GCC vs. Clang On POWER8 Is A Competitive Compiler Match

Written by Michael Larabel in Software on 21 February 2016 at 01:00 PM EST. Page 1 of 4. 3 Comments.

Most often when running GCC vs. LLVM Clang compiler benchmark comparisons it's done on Intel/AMD x86 hardware or occasionally on ARM when benchmarking an interesting ARMv7/ARMv8 system. However, in having remote access last weekend to the prototype of the Talos Secure Workstation powered by a POWER8 design, I was very anxious to run some compiler benchmarks to see how these open-source compilers compete on the alternative architecture.

Compared to most of my x86/ARM benchmarks of GCC vs.
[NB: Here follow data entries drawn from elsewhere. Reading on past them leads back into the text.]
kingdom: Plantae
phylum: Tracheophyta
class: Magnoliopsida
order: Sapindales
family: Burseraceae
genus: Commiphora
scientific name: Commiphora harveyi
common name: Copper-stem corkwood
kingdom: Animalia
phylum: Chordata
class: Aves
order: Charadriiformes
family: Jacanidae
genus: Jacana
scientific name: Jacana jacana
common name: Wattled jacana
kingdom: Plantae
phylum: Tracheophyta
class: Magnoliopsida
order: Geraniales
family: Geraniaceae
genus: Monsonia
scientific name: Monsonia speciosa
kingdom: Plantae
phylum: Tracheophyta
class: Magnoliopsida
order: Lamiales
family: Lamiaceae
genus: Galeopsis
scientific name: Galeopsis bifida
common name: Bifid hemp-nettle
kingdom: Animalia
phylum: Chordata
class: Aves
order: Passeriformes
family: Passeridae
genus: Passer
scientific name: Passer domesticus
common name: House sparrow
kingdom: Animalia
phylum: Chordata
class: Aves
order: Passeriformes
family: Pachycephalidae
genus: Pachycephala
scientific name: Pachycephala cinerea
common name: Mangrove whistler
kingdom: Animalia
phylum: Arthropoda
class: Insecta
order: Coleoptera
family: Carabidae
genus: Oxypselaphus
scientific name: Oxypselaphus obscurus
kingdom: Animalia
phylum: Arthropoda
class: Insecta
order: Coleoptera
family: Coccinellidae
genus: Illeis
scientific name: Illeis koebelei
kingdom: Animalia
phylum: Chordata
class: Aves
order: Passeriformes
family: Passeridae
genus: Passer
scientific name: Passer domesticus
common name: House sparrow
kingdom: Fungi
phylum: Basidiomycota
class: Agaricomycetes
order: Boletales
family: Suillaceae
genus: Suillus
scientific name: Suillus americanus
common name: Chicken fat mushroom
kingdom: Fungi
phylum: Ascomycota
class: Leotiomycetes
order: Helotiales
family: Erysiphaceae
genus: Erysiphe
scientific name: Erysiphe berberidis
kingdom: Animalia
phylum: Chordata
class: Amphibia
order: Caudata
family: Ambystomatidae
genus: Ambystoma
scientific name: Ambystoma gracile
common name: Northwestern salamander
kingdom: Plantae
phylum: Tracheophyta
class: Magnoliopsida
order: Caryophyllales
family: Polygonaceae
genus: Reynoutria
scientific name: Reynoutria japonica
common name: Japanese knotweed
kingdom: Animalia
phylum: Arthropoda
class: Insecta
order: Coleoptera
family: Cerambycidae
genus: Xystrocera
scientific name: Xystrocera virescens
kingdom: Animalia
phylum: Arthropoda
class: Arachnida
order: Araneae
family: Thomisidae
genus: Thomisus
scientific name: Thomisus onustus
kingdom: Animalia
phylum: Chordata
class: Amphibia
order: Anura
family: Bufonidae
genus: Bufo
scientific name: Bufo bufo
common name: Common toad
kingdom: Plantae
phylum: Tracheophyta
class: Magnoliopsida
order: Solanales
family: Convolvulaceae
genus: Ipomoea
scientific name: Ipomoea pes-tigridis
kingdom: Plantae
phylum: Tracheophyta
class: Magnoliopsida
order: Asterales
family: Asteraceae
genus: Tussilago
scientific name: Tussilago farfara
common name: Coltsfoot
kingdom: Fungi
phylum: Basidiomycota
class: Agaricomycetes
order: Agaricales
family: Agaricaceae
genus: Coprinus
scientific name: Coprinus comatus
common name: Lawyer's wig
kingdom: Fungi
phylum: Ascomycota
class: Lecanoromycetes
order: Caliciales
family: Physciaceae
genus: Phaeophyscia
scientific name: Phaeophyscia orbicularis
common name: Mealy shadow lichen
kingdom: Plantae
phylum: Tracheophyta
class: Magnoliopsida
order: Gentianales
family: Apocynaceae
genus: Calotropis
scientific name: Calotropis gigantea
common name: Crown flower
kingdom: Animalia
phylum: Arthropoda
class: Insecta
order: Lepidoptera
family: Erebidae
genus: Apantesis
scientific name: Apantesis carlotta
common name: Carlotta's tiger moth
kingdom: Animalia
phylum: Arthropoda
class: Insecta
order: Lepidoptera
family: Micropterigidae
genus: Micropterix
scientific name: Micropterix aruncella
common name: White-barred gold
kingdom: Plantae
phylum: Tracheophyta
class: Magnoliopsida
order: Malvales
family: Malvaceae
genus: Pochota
Clang, the LLVM-based compiler seemed even more competitive to the GNU Compiler Collection when it came to running on POWER8. GCC 5.3.1 and LLVM Clang 3.6.2 were the tested compiler versions as found on the Debian Testing environment that was setup for this Linux PPC64LE system. The POWER8 system had 64 cores available and was using the Linux 4.3 kernel. Pretty much it was similar to a stock Debian POWER8 testing environment. The CFLAGS/CXXFLAGS were obviously maintained the same as well during the benchmarking process.

Keep in mind GCC 5.3 is the latest stable series on the GNU front while the LLVM Clang 3.7 series is the latest stable, but Clang 3.6 was what's currently available via Debian testing. GCC 6.1 and LLVM Clang 3.8 will also soon be released. These PowerPC Clang vs. GCC compiler benchmarks were carried out in a fully-automated and reproducible manner using the open-source Phoronix Test Suite benchmarking software.